Para ela, é difícil eleger um filme preferido, pois há, em todos eles, um diferencial importante. Mas ela menciona “Punhalada no Coração”, “Navio de Teseu” e “Ilha de Munroe” como interessantes no ponto de vista das características apresentadas.

“Produções como a do filme ‘Punhalada no Coração, que inclusive é em hindi – língua dos filmes bollywoodianos – expressa bem esse caminho do meio, pois é uma mega produção, teve forte distribuição comercial, mas busca uma linguagem mais criativa para contar a história de um cantor indiano. Já os filmes ‘Navio de Teseu’ e ‘Ilha de Munroe’ trazem características bem locais e linguagem universal, provando a capacidade da sétima arte de atravessar fronteiras emocionando diferentes plateias”, comenta ela. 

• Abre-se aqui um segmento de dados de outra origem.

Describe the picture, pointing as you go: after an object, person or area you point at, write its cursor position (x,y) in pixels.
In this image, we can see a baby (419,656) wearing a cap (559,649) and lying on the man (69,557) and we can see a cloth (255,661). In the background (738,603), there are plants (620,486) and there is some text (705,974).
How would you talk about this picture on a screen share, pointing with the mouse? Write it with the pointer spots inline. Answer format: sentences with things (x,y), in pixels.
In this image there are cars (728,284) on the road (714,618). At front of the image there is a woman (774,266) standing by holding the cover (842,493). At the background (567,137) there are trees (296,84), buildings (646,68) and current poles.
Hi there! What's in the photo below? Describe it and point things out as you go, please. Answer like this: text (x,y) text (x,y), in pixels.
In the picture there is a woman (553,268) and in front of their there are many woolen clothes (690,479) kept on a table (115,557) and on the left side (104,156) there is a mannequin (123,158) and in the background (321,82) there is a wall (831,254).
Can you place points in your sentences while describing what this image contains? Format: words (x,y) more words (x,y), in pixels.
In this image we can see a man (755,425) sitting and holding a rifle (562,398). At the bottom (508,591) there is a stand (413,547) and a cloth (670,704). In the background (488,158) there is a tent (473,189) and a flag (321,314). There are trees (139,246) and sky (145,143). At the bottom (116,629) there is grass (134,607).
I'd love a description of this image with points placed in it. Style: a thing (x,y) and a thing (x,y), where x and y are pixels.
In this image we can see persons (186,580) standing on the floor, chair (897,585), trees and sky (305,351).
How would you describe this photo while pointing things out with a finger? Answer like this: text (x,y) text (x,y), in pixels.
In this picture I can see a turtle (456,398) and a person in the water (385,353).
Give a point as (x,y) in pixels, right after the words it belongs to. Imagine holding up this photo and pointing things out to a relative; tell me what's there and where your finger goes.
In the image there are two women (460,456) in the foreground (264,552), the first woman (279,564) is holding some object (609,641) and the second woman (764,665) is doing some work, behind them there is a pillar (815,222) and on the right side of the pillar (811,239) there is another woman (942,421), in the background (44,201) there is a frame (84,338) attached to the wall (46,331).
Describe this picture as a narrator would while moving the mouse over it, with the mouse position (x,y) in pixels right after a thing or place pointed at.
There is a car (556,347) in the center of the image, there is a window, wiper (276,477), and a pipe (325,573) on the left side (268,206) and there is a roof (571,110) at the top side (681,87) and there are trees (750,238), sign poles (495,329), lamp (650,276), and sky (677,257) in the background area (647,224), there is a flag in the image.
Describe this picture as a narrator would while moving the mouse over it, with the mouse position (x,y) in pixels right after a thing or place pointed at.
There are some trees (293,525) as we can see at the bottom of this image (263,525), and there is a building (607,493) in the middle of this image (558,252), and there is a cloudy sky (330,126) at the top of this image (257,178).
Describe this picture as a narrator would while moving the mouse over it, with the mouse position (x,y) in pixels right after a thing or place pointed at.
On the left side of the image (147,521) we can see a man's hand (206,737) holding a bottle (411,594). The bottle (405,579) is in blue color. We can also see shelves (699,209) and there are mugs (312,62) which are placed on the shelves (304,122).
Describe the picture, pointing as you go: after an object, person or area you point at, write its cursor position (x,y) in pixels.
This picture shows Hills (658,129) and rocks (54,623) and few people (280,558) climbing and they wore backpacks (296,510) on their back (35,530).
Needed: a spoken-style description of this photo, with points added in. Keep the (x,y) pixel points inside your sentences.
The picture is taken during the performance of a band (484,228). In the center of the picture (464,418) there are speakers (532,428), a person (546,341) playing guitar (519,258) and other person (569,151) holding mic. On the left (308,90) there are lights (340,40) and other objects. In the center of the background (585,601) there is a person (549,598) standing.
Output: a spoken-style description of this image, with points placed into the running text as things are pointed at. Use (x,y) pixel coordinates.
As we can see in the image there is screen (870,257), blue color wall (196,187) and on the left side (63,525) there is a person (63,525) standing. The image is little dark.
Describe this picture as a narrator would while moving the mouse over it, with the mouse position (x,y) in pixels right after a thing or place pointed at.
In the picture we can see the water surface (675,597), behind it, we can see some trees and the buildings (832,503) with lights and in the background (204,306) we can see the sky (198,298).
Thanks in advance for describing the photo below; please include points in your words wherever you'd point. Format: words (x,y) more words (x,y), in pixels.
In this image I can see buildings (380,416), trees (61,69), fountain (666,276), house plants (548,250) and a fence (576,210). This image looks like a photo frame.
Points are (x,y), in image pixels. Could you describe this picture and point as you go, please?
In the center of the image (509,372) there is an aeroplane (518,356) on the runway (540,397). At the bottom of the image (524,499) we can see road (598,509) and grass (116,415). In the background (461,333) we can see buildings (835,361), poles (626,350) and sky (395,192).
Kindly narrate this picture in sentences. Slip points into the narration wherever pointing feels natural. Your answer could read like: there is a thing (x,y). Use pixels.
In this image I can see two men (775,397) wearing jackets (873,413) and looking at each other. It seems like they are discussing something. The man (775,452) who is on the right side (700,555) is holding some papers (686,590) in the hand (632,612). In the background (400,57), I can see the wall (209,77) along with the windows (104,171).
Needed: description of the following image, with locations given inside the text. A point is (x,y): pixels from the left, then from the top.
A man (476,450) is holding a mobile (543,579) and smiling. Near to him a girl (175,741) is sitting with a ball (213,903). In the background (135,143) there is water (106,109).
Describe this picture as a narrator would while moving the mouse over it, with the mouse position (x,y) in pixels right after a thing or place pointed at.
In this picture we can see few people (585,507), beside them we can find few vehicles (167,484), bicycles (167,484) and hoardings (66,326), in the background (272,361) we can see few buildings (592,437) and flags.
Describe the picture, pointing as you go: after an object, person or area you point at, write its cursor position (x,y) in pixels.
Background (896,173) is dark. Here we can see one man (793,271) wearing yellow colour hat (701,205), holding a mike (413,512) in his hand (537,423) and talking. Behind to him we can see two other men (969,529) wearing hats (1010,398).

O grande contraponto que Carina vê entre os filmes selecionados e os que são produzidos por Bollywood é a linguagem. Não se vê a realidade tão romantizada, voltada para as grandes bilheterias, e sim um caráter mais questionador e reflexivo.

“Bollywood vende uma fórmula, com melodrama e músicas dentro do desenrolar do filme, quase como um videoclipe amoroso no meio do filme, que faz a plateia sonhar com momentos inesquecíveis do mocinho com sua amada. Essa é uma fórmula do cinema comercial de várias regiões do país. Os filmes da mostra trazem um cinema totalmente diferente, sem “dancinhas”, com histórias de uma Índia real, sem estereótipos, que questiona e aponta os desafios de uma sociedade de tradição milenar em profundas transformações”, finaliza Carina Bini.

Filmes - Os filmes que estão disponíveis na mostra “Novo Cinema Indiano” são: “Projetista” (2015), de Kaushik Ganguly; “Ilha de Munroe” (2015), de Manu; “Geragalu” (2015), de Nikhil Manjoo; “O ovo do corvo” (2014), de M. Manikandan; “O fabricante de caixão” (2013), de Veena Bakshi; “Armadilha (2015), de Jayaraj Rajasekharan Nair; “Punhalada no coração” (2015), de Subodh Bhave; “Navio de teseu” (2013), de Anand Gandhi; “Que assim seja” (2014), de Sumitra Bhave e Sunil Sukhtankar; “Apur Panchali” (2013), de Kaushik Ganguli.